Data and information are never enough, we must also endeavor to dialogue. The pandemic has put us in a situation where dialogue is not taking place face-to-face, but over video conference calls and other less personal means. Making matters worse, our digital environment is neither equitable nor inclusive and, with our increasing reliance on social media, communication has a greater reach than ever before but people are choosing to be more insular. This has hampered constructive dialogue and led to negative outcomes.

Our Purdue Extension Community Development team delivers several Signature Programs aimed at helping communities, and community members, deal with issues through data and dialogue. On the data side, our Indiana County Data Snapshots and the Purdue Center for Regional Development’s Data Analysis Tools are great places to start. In terms of dialogue, our Facilitative Leadership, Navigating Difference, Conservation Through Community Leadership, and Coming Together for Racial Understanding programs deliver the training and tools you need to effectively dialogue in your community.

In support of this work, our colleagues at Michigan State University have shared two meaningful approaches to cultivate more constructive dialogue. The first explores Approaches to Positive Confrontation that encourages us to be aware of ourselves, to be respectful, constructive, and clear while providing accurate information and inviting further discussion. The other approach relies on an acronym – C.L.A.R.A. – which outlines a process for dialogue that starts with Calming and Centering yourself, Affirming that you have some common ground, Responding with questions and ideas, and Adding information to further the dialogue.
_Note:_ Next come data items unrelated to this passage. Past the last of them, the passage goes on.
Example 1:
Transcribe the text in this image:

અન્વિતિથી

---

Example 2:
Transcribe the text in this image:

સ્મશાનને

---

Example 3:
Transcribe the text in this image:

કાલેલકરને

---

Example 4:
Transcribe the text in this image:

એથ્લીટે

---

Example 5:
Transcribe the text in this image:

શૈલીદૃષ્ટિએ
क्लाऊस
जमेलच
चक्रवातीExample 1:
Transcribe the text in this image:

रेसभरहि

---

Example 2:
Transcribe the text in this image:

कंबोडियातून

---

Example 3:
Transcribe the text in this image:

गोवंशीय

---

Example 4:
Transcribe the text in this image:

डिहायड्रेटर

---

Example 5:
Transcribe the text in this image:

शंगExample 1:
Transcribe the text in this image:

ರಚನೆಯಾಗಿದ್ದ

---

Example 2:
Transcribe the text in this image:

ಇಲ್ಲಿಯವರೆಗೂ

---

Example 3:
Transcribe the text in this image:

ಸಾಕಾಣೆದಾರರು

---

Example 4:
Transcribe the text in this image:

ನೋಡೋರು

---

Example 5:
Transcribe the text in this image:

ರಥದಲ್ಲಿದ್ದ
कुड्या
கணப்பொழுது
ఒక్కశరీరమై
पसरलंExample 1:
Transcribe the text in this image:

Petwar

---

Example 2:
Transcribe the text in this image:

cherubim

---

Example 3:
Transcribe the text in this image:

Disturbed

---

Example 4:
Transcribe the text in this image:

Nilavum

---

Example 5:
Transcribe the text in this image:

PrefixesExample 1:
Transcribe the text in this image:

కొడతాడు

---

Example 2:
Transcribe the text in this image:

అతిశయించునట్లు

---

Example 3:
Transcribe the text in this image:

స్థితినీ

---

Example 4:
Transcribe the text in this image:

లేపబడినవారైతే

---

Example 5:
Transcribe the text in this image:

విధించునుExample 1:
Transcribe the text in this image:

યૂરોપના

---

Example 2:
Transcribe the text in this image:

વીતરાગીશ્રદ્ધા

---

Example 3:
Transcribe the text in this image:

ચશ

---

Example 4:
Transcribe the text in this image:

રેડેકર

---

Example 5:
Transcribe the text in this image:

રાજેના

This iterative approach requires patience, practice, and “doing the work” so you are prepared to have difficult conversations.

Now, after everything that has happened over the last year, I have decided that data and dialogue are not enough. I think it is about time that we all Get A C.L.U.E.! While data and dialogue are necessary starting points, our communities need to add the key ingredients of Compassion, Love, Understanding, and Empathy. You can have all of the data in the world and talk until you are blue in the face, but without a C.L.U.E., you will go nowhere.